It’s only love give it away (Day 59)

Rounded off the week with a delightful phone conversation with Rosebud Pettet, a long-time, close friend of Allen Ginsberg, who lived with and beside him for over quarter of a century on&off. She was at his bedside when he passed on to the great poem in the sky and wrote a story about that experience which she shared with the likes of Patti Smith, Francesco Clemente and Philip Glass as well as Allen’s brother Eugene and partner Peter Orlovsky. She gave some beautiful insights into life with Allen from their meeting in the 60s when she was a teenager to his final years when he finally moved out of the building they had shared on the Lower East Side for yonks.

At one point in her travels Rose lived in London (not three miles from my end of the call) and at another point she was in Christiania in Copenhagen where I was last week.

christiania copenhagen hippy quarter

I began the day back in the walled kitchen garden of Kenwood researching Sylvia Beach and her relationship with Joyce, with whom she was very close and supportive, not just around the publication of Ulysses but in his Parisian family life too.

In the afternoon I wrote about the legendary 4th June 1976 Sex Pistols gig in Manchester, attended by some 35 people and yet which inspired a great blossoming of music from Manchester including Joy Division and The Fall and their knock-on effects. It’s a good way into exploring the interface of truth and mythology around Tony Wilson, Factory and the Manchester scene of that golden era.

Johnny Rotten, Glen Matlock and Steve Jones - Sex Pistols at the Lesser Free Trade Hall, Manchester - 4th June 1976

Johnny Rotten, Glen Matlock and Steve Jones – Sex Pistols at the Lesser Free Trade Hall, Manchester – 4th June 1976

All week I’ve been trying to get in touch with a lead singer from another great band of the time to interview, wracking my brains about who I know who would have worked with him in recent times. Was drawing blanks from that line of inquiry until I was standing at the bread bit of the local supermarket during the weekend when I turned around and there he was. Singer of one of the great singles of all time and a landmark of punk, both of us loaves in hand, both in our silver fox period, face to face over a basket of family shopping. The world works in mysterious ways…

Little Myth Thunshine (Day 58)

◇ ◇ ◇

EXERCISE 1>
Write out the part of the post that opens with the words containing "At one point" and closes with "Parisian family life too.".
EXERCISE 2>
Does the post agree with each statement? Answer yes or no and quote the deciding words. (a) Rosebud Pettet first met Allen Ginsberg as a teenager in the 60s. (b) Several hundred people attended the 1976 Sex Pistols gig in Manchester. (c) The writer ran into the singer at a record shop.
The listing is unrelated to the post.

◇ ◇ ◇

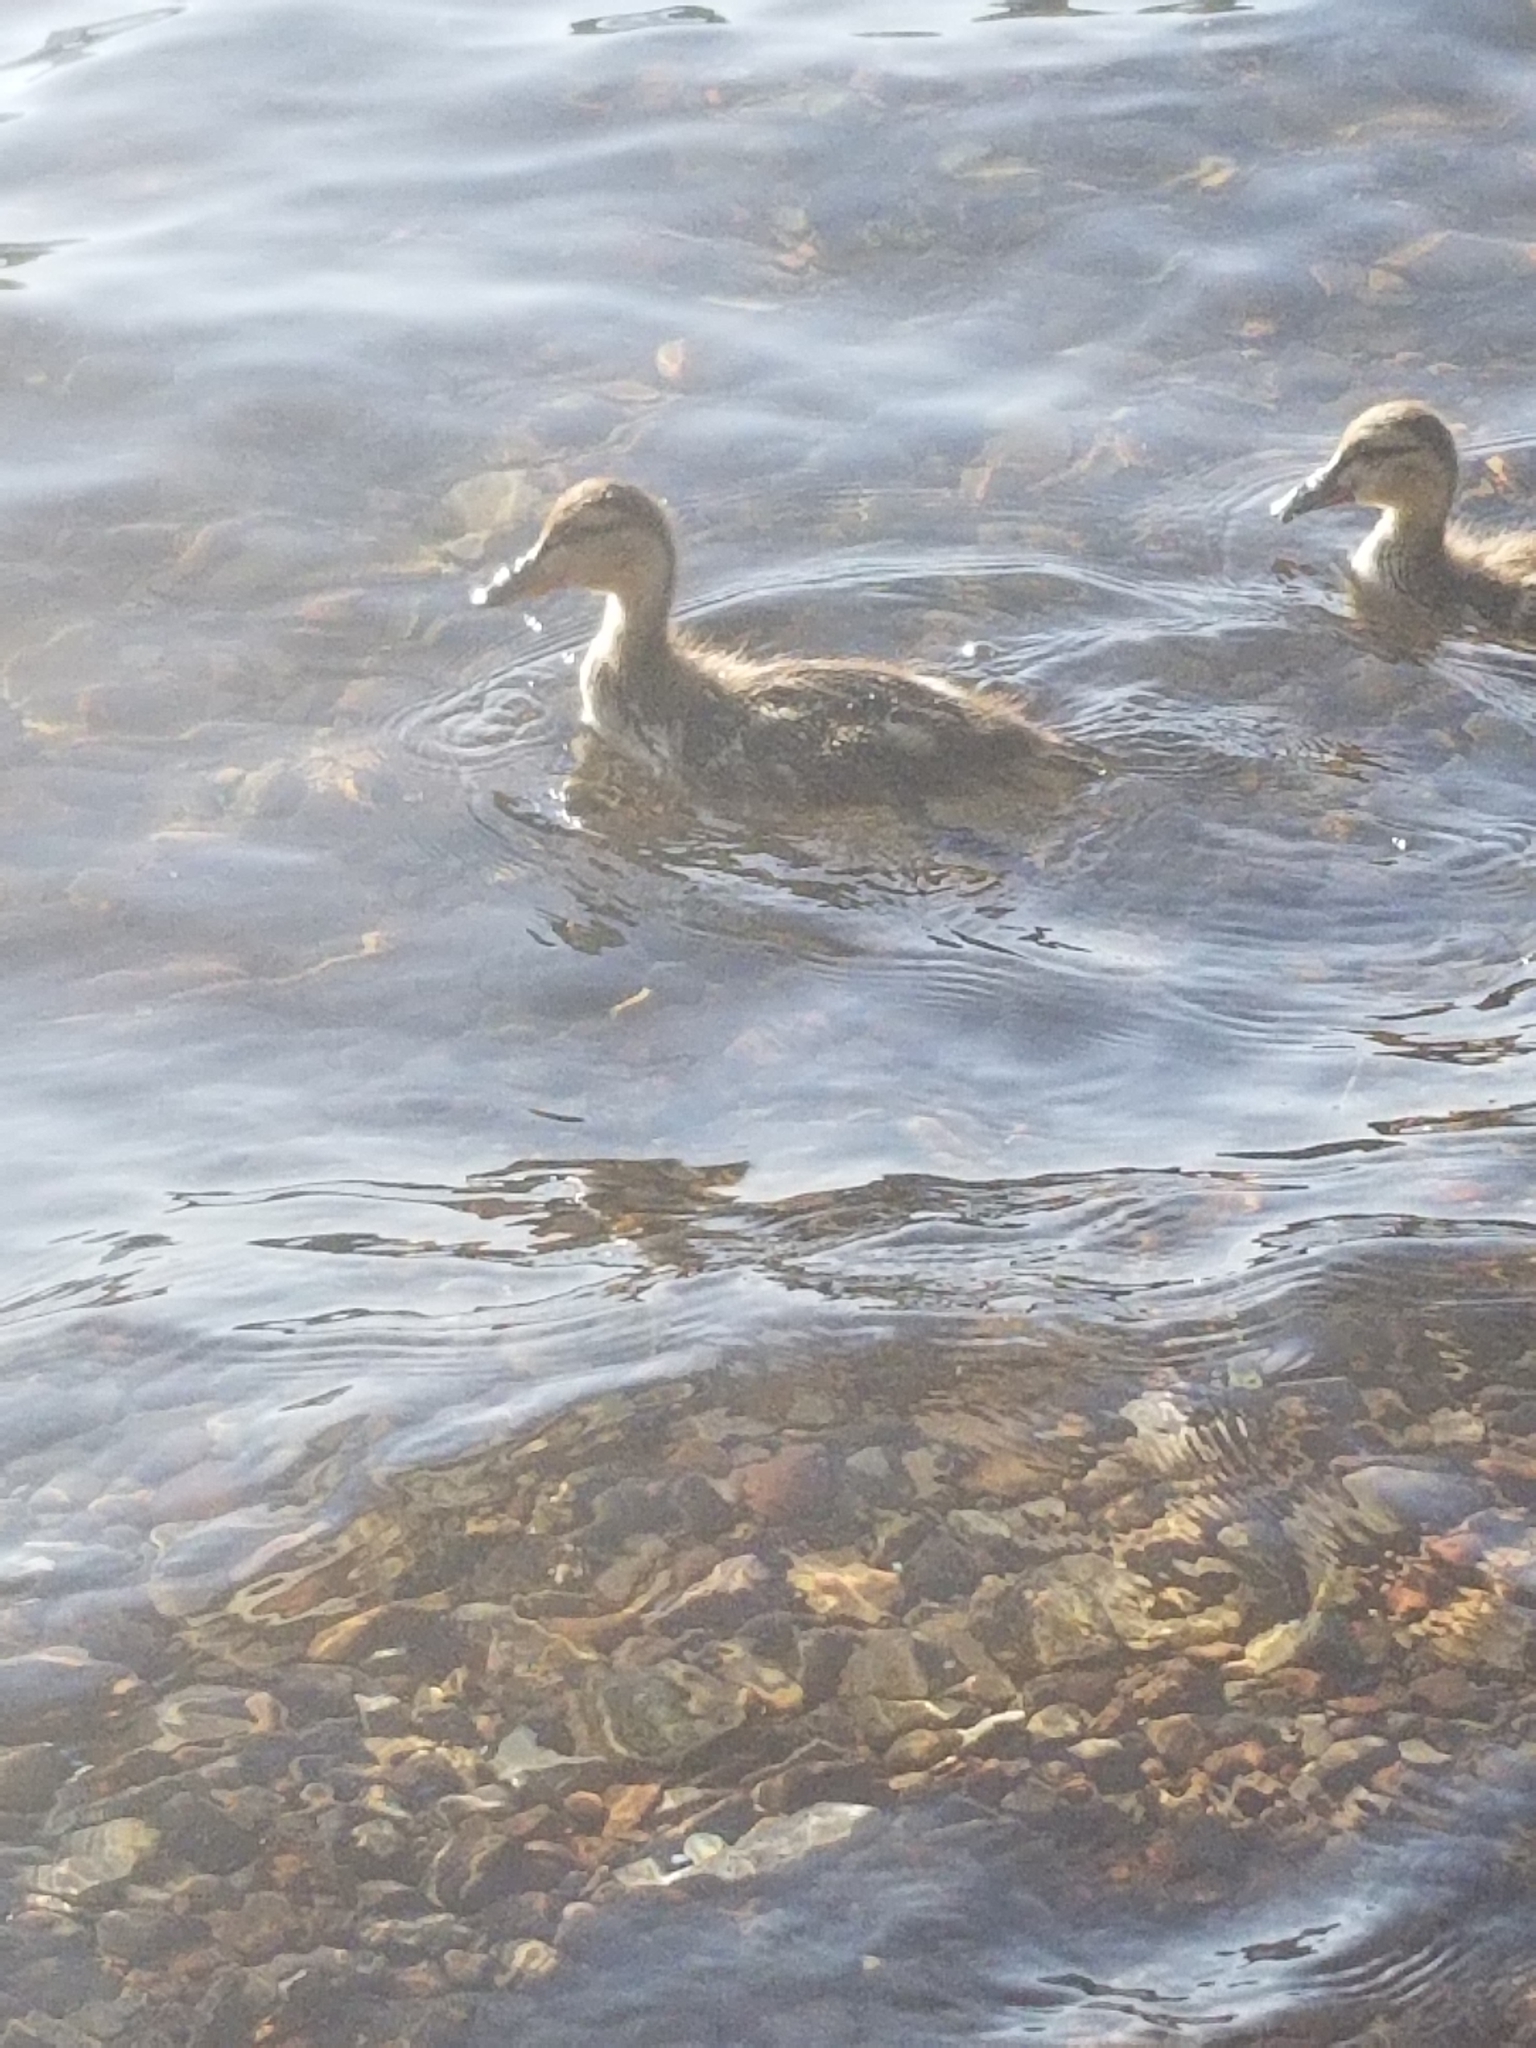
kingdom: Animalia
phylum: Chordata
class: Aves
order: Anseriformes
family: Anatidae
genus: Anas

◇ ◇ ◇

WRITTEN RESPONSE 1>
At one point in her travels Rose lived in London (not three miles from my end of the call) and at another point she was in Christiania in Copenhagen where I was last week.

christiania copenhagen hippy quarter

I began the day back in the walled kitchen garden of Kenwood researching Sylvia Beach and her relationship with Joyce, with whom she was very close and supportive, not just around the publication of Ulysses but in his Parisian family life too.

WRITTEN RESPONSE 2>
(a) Yes: "from their meeting in the 60s when she was a teenager"
(b) No: "attended by some 35 people"
(c) No: "standing at the bread bit of the local supermarket"